Phelps responded as Bowman knew he would. And still he needed the instincts of a champion to take an extra half-stroke while Cavic was gliding the wall to touch home one-hundredth of a second in front.
With that win, Mark Spitz had been matched and barring a relay disqualification, it was certain that he would be surpassed and erased from at least one page of the Olympic record books.
So it proved. The US men's 4x100m medley relay squad claimed their predicted gold on Sunday morning, Phelps climbed on to the top step of the medal podium for the eighth time in eight days and Bowman roared in relief.
'I wasn't going to tell Michael it would be good for him to lose, but then I said to myself: "This race is going to be very tight, so I'm going to use everything I've got." Maybe it was worth a hundredth of a second.'
Making a splash: Phelps (right) is jubilant after pipping Serbian Cavic (right) in the 100m butterfly
Phelps needed that one-hundredth of a second. He needed the warped imagination of his coach. He needed compatriot Jason Lezak to swim the anchor leg of his life in the men's 4x100m freestyle relay last Monday to keep the impossible dream alive.
He needed touches of fortune, but most of all he needed himself. He needed the iron will that was forged by a difficult childhood in which he was bullied on the school playground. The iron will that helped him clamber over obstacles formed of words and deeds. He recalled one such yesterday.
Phelps said: 'I was in middle school and I had an English teacher tell me that I would never be successful. My mum and I still joke about that. It's little things like that that you think back to when you're on the podium. That's maybe why I look emotional up there. It's all the things you go through to get here.'
The 23-year-old from Baltimore is the international face of these Games. He will be the international face of the London Olympics four years hence.
Media circus: Phelps has become the face of the Beijing Games
Yet it is neither fame, nor fortune that feeds an ambition that was humbly expressed when the cameras and microphones pointed at him from every possible angle in the Water Cube press conference room.

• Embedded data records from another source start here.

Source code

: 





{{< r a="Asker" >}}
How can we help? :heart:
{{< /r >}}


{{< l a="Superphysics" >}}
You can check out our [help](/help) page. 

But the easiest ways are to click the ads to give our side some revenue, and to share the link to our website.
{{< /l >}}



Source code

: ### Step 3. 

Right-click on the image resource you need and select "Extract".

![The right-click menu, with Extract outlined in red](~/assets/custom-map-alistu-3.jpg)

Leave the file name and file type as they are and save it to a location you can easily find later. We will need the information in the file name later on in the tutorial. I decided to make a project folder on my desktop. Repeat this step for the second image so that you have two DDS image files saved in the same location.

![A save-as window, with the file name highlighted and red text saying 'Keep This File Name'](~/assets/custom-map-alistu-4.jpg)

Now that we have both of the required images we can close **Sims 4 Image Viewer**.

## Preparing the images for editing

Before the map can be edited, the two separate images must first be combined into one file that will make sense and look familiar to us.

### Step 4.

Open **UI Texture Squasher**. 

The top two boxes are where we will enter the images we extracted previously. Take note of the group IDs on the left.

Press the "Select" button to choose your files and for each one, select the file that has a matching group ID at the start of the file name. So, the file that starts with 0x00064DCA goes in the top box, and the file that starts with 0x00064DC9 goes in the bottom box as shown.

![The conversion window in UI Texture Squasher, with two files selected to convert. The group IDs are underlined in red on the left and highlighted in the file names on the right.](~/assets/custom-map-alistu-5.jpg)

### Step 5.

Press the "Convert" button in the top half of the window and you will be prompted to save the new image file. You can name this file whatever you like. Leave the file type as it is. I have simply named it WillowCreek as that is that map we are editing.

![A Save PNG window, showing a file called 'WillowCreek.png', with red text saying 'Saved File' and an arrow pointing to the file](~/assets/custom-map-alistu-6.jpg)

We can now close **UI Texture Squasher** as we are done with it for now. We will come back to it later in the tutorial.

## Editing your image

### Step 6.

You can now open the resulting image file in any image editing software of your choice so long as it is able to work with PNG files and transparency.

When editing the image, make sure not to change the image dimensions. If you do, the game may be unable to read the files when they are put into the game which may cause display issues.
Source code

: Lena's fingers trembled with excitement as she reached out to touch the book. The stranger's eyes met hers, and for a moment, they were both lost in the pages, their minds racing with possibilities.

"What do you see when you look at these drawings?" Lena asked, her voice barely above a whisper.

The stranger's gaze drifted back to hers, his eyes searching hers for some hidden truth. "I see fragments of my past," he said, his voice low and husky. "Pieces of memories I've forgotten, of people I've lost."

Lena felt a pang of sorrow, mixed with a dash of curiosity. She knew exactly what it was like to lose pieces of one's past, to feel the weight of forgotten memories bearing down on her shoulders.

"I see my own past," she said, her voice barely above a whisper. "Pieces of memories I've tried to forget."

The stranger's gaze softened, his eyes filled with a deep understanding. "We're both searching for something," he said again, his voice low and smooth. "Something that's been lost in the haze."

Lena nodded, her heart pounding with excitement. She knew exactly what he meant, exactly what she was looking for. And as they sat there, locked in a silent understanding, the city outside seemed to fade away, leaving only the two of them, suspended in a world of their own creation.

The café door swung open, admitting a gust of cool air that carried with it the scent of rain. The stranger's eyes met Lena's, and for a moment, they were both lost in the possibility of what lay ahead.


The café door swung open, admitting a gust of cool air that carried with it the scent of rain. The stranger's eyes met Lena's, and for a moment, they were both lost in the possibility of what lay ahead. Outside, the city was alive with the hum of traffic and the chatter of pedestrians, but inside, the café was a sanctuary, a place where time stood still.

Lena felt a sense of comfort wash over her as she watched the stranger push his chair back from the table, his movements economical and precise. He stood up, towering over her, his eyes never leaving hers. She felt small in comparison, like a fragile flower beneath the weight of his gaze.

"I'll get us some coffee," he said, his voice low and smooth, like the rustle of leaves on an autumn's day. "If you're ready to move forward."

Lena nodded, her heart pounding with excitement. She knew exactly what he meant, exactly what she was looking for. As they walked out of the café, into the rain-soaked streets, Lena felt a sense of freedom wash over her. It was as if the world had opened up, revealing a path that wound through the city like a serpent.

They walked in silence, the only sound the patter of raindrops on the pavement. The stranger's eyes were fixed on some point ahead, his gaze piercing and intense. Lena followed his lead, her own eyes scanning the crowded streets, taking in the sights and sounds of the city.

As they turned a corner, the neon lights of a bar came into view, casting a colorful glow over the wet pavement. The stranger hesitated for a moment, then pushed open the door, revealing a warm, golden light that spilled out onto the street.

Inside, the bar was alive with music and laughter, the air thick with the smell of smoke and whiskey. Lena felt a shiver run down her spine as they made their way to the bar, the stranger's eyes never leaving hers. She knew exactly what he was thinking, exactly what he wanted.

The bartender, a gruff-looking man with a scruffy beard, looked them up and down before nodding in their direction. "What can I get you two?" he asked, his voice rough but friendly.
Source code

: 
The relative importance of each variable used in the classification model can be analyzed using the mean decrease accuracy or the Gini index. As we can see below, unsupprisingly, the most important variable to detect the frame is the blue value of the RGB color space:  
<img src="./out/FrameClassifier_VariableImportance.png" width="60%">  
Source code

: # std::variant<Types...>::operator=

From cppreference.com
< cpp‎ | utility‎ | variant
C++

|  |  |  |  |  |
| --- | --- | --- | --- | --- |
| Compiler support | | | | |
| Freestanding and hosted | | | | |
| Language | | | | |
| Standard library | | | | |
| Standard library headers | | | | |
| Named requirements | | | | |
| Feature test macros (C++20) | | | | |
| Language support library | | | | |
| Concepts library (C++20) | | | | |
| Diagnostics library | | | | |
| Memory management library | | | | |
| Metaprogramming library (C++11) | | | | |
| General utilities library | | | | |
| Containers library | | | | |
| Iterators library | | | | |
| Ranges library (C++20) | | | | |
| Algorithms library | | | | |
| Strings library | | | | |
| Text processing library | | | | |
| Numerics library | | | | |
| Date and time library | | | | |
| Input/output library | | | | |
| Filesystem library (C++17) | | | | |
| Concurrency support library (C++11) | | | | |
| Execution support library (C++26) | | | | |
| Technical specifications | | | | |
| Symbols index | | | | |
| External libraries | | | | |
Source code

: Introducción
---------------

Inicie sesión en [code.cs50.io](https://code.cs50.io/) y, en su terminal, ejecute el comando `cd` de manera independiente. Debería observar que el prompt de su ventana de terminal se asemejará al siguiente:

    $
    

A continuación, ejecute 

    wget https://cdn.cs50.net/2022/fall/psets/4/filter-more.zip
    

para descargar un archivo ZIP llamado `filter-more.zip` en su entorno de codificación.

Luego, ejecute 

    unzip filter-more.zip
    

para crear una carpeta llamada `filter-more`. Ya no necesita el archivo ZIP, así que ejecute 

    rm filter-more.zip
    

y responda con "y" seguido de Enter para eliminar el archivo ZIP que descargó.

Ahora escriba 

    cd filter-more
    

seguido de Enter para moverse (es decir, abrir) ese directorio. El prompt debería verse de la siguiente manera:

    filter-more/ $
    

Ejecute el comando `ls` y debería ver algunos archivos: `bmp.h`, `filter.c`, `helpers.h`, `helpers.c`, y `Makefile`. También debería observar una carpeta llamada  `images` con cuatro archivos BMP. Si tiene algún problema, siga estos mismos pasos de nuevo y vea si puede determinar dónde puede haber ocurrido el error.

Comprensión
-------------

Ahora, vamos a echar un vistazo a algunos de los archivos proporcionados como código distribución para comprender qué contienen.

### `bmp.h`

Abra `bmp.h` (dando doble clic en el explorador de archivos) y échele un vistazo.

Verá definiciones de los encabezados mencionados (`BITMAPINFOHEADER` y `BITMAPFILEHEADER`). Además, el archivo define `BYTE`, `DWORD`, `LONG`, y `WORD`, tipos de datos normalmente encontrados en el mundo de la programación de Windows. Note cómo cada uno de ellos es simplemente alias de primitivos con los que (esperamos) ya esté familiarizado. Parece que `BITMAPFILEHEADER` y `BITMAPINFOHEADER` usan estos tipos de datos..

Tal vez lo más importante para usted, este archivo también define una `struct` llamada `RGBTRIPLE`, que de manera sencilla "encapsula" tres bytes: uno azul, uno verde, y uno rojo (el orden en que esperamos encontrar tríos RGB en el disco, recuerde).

No showboating here. No posturing or preening. No individual lap of honour when he and a billion Chinese suddenly shared the same lucky number eight. Phelps was part of a team and he wasn't about to forsake a camaraderie that he has found in sport and which keeps him in line whenever he strays off beam, as he did shortly after the Athens Games when he was arrested for drink-driving.
A passion that became a vocation now has a mission to fuel it. A mission that will exploit each and every one of the eight gold medals he can hang around his neck at mealtimes, or while he lounges on the sofa, or even in the bath if he chooses.
Magic eight: Phelps celebrates his record gold haul
'Being able to accomplish everything you've ever dreamed of is fun,' he said. 'I'm lucky to have everything that I have. Lucky to have the talent, lucky that I have the drive, lucky that I have the excitement about the sport. I'm fortunate for every quality and I wouldn't trade any of it in.
'But I don't want this sport to be an every-four-year sport. I want to help more people get involved in the sport. Swimming has changed my life and I feel honoured to be able to help it.
'I've heard about all the excitement at home. The announcement about one of my golds at Yankee Stadium and I heard that when people are out to eat in a restaurant, there's swimming on the TV.
'That's great and the goal that I'm working towards is in progress. But it's going to take some time for me to really get the sport where I want it.'
A worthy crusade. A humble champion, as all of the truly great are. But even as a psychological tool, how could Bob Bowman have said such a thing?